Andrew Lee is an associate professor at Lee University, and tells a story about a credit card user whose misstep in making a payment prevented him from getting a mortgage.
Yes, prevented him from getting a mortgage — and “as a result he was unable to purchase his dream home.”
Here’s the shocking story. “The man wrote a check to pay off (in full) his American Express credit card. But he inadvertently wrote a check that was $1.86 too short. You read that right — the check he mailed in to pay the bill was $1.86 less than what he actually owed. The man had no idea he had written the wrong number and had unintentionally failed to pay the credit card bill in time.”
Amex deems the account late, charges the man a F$35 late fee, making his balance now F$36.86. Mr. Andrews explains: “The late fee caused his Fico credit score to drop from a score of 711 to 640. *** Can you guess what happened next? As a result of his lowered credit score, the man received a call from his mortgage lender saying they had changed their mind and were denying his mortgage loan.”
In the same vein, Mr. Lee, who is a coordinator for Dave Ramsey’s Financial Peace University, tells of the F$35 fee being slapped on a borrower whose “check had arrived in the company’s mail room thirty minutes late.” That party pays off the F$6 due, forks over the penalty amount and “immediately cancel[s] their credit card.”
The reader should avoid credit cards, Mr. Andrews advises. “But if you’re determined to use credit cards, be aware of how late fees and other seemingly minor transactions, can affect your financial situation.”
Perhaps I am a great sinner for impatience. Maybe I should have compassion to hear of the agonies of those in the world of plastic. Indeed, the man who is denied a mortgage on account of a two-buck underpayment has a story to tell his grandchildren, because the denial of one house in God’s providence put that man and his family into another, and from that reality flowed alternative experiences that would not have otherwise in God’s providence materialized. The present with its grand details, monumental particulars and vast sweeps of consciousness might often have been proven the result of insignificant such details.
When I read Mr.
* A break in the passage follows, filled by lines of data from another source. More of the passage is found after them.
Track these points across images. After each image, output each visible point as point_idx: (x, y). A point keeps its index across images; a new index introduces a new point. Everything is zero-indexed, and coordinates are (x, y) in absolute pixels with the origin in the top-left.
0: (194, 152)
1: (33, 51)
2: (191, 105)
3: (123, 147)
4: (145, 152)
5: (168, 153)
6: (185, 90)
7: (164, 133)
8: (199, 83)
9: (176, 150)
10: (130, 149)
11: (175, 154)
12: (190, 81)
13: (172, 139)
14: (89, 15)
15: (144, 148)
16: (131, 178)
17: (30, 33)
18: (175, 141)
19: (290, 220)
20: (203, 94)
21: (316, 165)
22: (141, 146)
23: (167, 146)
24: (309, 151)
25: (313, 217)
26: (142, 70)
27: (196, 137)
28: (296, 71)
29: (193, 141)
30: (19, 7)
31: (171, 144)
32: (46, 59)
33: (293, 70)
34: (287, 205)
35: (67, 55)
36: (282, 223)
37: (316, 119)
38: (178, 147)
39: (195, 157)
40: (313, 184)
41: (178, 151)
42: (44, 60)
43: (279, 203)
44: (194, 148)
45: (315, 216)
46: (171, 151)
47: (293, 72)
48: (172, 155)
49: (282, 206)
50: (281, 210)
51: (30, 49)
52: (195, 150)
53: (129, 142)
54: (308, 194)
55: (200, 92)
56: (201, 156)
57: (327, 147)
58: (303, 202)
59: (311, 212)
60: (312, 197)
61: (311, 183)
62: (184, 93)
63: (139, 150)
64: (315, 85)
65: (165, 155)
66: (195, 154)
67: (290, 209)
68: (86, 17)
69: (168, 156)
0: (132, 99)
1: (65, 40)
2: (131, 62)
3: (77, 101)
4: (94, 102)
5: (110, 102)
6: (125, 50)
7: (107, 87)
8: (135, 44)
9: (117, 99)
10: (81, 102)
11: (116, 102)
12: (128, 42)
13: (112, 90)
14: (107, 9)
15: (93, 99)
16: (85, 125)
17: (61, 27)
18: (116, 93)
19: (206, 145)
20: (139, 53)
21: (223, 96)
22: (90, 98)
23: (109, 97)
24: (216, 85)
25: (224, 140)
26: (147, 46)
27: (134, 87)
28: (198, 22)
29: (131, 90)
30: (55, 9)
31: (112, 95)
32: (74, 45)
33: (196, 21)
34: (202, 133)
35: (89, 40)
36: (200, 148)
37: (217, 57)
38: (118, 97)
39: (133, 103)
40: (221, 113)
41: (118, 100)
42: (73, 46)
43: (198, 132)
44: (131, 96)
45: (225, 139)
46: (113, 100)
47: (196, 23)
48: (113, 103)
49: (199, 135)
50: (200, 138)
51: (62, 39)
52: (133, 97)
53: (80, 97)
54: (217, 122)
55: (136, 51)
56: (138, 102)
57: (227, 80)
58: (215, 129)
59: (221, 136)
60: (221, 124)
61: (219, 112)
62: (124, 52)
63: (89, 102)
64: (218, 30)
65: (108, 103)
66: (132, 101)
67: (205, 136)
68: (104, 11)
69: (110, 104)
Andrews’ story in Good News Chattanooga, a free Christian magazine with Os Guinness adorning the March cover, I have to force myself to be charitable and to not dismiss such woes as trivial. Yes, the world of ideasphere money and a credit economy is a vast artifice, a macroeconomic house of cards. The people who fuss over Fico scores may live in a monetary la-la land.
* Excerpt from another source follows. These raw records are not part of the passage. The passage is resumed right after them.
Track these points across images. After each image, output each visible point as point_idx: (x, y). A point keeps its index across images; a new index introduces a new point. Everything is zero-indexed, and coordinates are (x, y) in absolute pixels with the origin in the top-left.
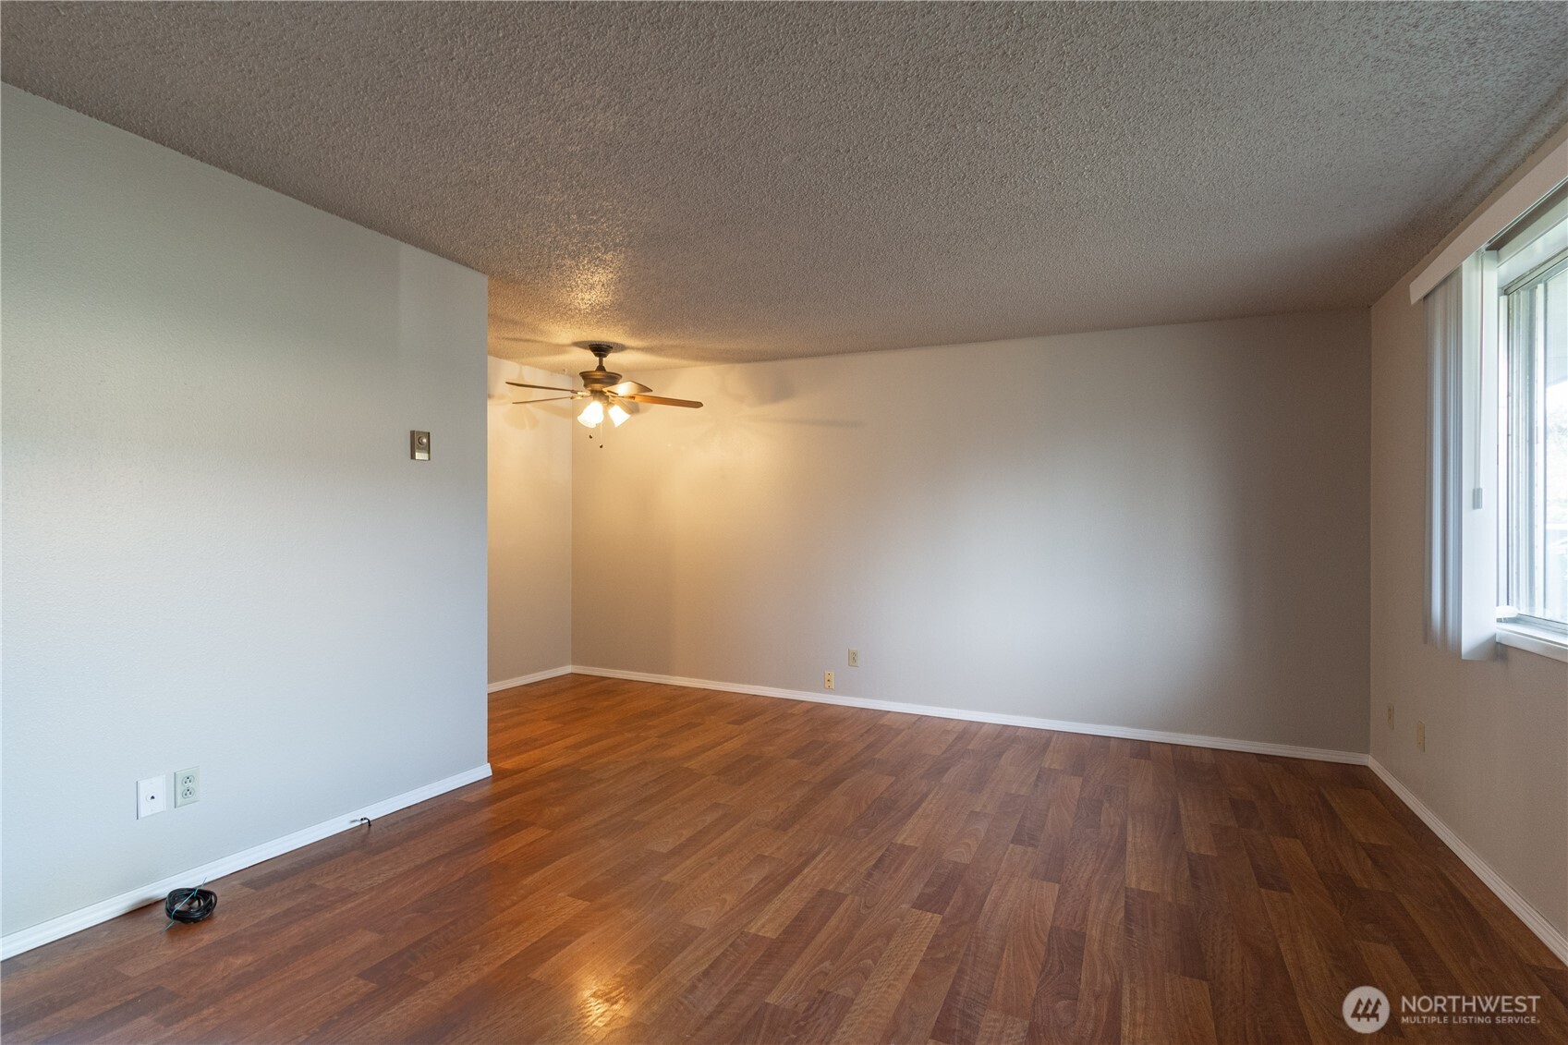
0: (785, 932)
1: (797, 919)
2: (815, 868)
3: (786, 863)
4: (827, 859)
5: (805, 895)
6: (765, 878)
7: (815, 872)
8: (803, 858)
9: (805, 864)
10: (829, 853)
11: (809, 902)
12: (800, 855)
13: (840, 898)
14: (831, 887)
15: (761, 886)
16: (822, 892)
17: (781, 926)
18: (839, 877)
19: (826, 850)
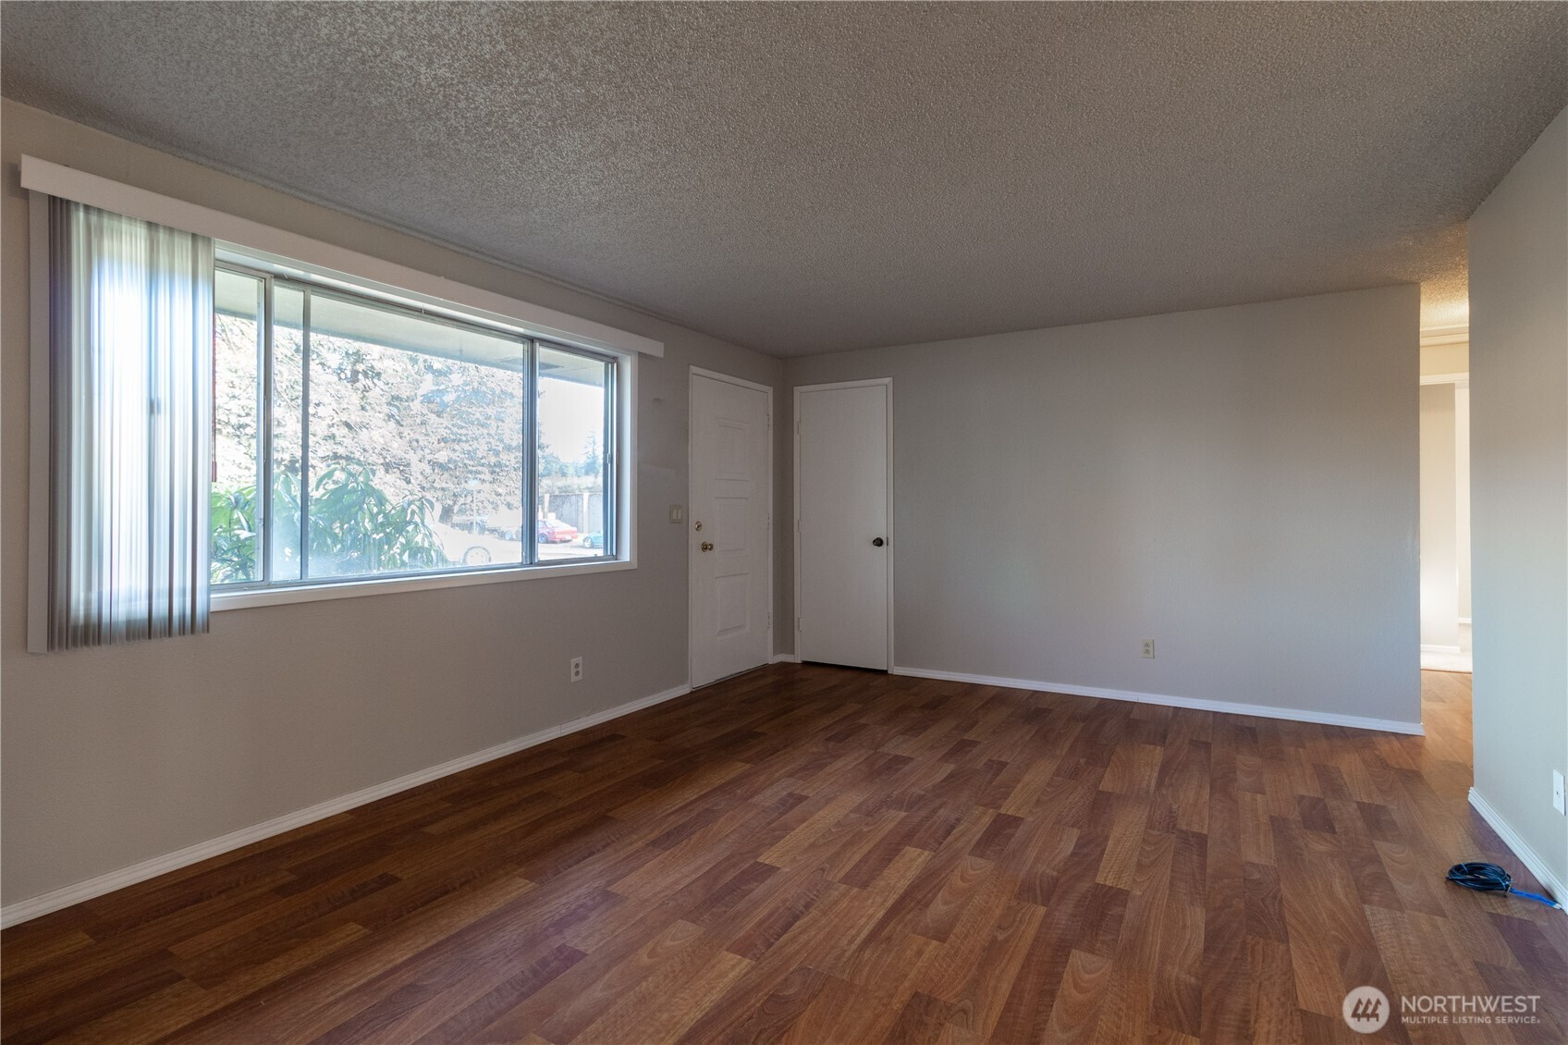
0: (899, 850)
1: (890, 860)
2: (871, 916)
3: (905, 925)
4: (853, 932)
5: (882, 883)
6: (927, 905)
7: (871, 911)
8: (885, 933)
9: (883, 924)
10: (851, 942)
11: (878, 875)
12: (889, 939)
13: (847, 879)
14: (855, 890)
15: (930, 895)
16: (864, 885)
17: (903, 855)
18: (844, 904)
19: (854, 947)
But perhaps my own life is unreal. I don’t use a credit card and don’t have any debt. Perhaps my argument for honest money mistakenly ignores the digital revolution where payments can be made in gold by smartphone. Perhaps insisting on referential currency and coins measured by weight is the fantasyland. Perhaps damning central banks and inflation and demanding honest weights and measures is biblical enough, but still retrograde and reactionary. I could be wrong about everything touching on the private purse and the public fisc. I could be wrong in suggesting we be suspicious of credit and that, as Mr. Andrews suggests, we abandon plastic altogether.
Let me leave here plenty of room for those who see a fault in me. The reformation I should consider is perhaps that of my own heart — a lack of sympathy and grace toward others.
The man whose wreck is a Fico score plunge is one who eventually will appreciate his situation in the credit economy. His debtor score disaster, let’s hope, serves him well to shock his conscience and propel him out of the red of IOUs and into the green of liquidity. Maybe, then, the background humming of local economy and cash will become more distinct, and the onetime borrower will hear a distinction in the notes.
The “No patience” comment intrigues me as banking is discussed. It was not once, but twice that Jesus went into the temple with a whip. Who was His target? It can be well argued it was what has become the modern day banker. This is consistent with His comment in Matthew 6:24 “You cannot serve God and money.”
Perhaps no patience is the virtue here and not a vice.